The Turtleneggers tie up the Turtles by throwing them in the ring, which in this case is circular. Splinter and April conveniently find a portal that takes them to help them. Rupert and the Turtles end up meeting in their cell, where Rupert gives away that the PEP is a bunch of junk and will lead to a major explosion, so they travel back to the Planet of the Turtles to find the inventor of the device, Doc Turtlestein.
It’s got the typical humour of a Turtles episode, while having plot holes you could drive the Party Wagon through. To firmly place it in 1990 it’s got a Saturday Night Live pastiche that was probably forgotten by most by 1991. I liked the show at the time for the fact that it was breaking the fourth wall and making fun of the genre, which needed a bit of a needling in order to force a reinvention, even though the flat ending with Splinter berating the Turtles back home for not cleaning the refrigerator is self-defeating.
Rise of the Teenage Mutant Ninja Turtles – Shell in a Cell

The most recent (and much-maligned) version of the Turtles in the small screen, the episodes are down to ten minutes now. A blonde Bret Hart lookalike is taken out in seconds by massive luchador Ghost Bear and musclebound destroyer Annihilation. The Turtles watch from above the ring as Ghost Bear mark Raphael cheers him onto his 200th straight victory. Leonardo pours scorn on the proceedings, saying it’s all fake, then falls off the lighting rig and onto the champion, taking his belt by default. Promoter Jessica plans to reinvent him as a new star, to Raphael’s annoyance, who thinks Ghost Bear should still be the champ. Michelangelo sides with Leo, becoming his Don King-like hype man.

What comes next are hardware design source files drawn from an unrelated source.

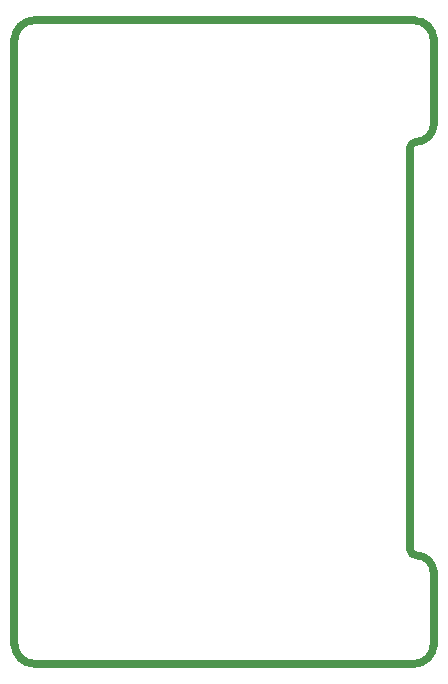
<source format=gko>
G04*
G04 #@! TF.GenerationSoftware,Altium Limited,Altium Designer,25.3.2 (17)*
G04*
G04 Layer_Color=16711935*
%FSLAX44Y44*%
%MOMM*%
G71*
G04*
G04 #@! TF.SameCoordinates,D9C597C5-9DFD-42FE-9E8E-5E5B82B02BC8*
G04*
G04*
G04 #@! TF.FilePolarity,Positive*
G04*
G01*
G75*
%ADD53C,0.6440*%
D53*
X349968Y451758D02*
G03*
X349999Y451727I31J0D01*
G01*
X12000Y540000D02*
G03*
X-5000Y523000I0J-17000D01*
G01*
X349988Y72599D02*
G03*
X349978Y72590I0J-10D01*
G01*
X350000Y523000D02*
G03*
X333000Y540000I-17000J0D01*
G01*
Y-5000D02*
G03*
X350000Y12000I0J17000D01*
G01*
X330000Y92000D02*
G03*
X335000Y87000I5000J0D01*
G01*
X-5000Y12000D02*
G03*
X12000Y-5000I17000J0D01*
G01*
X334990Y437000D02*
G03*
X330001Y432000I11J-5000D01*
G01*
X350001Y524018D02*
G03*
X349968Y524051I-33J0D01*
G01*
X335001Y437000D02*
G03*
X350001Y452000I0J15000D01*
G01*
X349999Y523987D02*
G03*
X349968Y524018I-31J0D01*
G01*
X350000Y72000D02*
G03*
X335000Y87000I-15000J0D01*
G01*
X-5000Y12000D02*
Y523000D01*
X330000Y92000D02*
Y431903D01*
X349978Y11135D02*
Y72590D01*
X349999Y451758D02*
Y523987D01*
X12000Y-5000D02*
X333000D01*
X12000Y540000D02*
X333000D01*
M02*

</source>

Leo is dressed up in John Cena gear as Prime Time, with Donatello wearing a purple pimp suit and becoming Raphael’s manager when he challenges the new champ as masked mauler Red Rage. It’s almost lights out for Leo until Ghost Bear reenters the fray during a blackout. This leads to a triple threat cage match, with Raph trying to pal up with his idol but getting brushed off. Leo is catapulted off the ropes into the side of the cage, then Ghost Bear reveals he cheated in the first place to become a champ, using dust in the eyes to get the advantage. Betrayed by this, Leo and Raph double up against him, with the hype man and manager getting involved too. Mikey uses a lobster weapon to swing it back before Leo literally kicks Ghost Bear’s butt. Jessica, who’s already doubled up as promoter and referee, tops the pile-on and wins the championship belt, which she awards herself in a fix.

Super-accelerated plot, which is to the detriment of the show as the story itself was good enough to carry on for another ten minutes with a bit more nuance. This show didn’t take off, but I liked it and it knew well enough to have a few moments of sustained comedy before speeding ahead.

Melting it down: Some harmless fun, with emphasis on the fun part. I’m surprised that the Turtles, who have been mashed up with wrestling a few times now, have never been given a special crossover mini-movie with WWE akin to Scooby-Doo or the Flintstones, but maybe the moment has passed.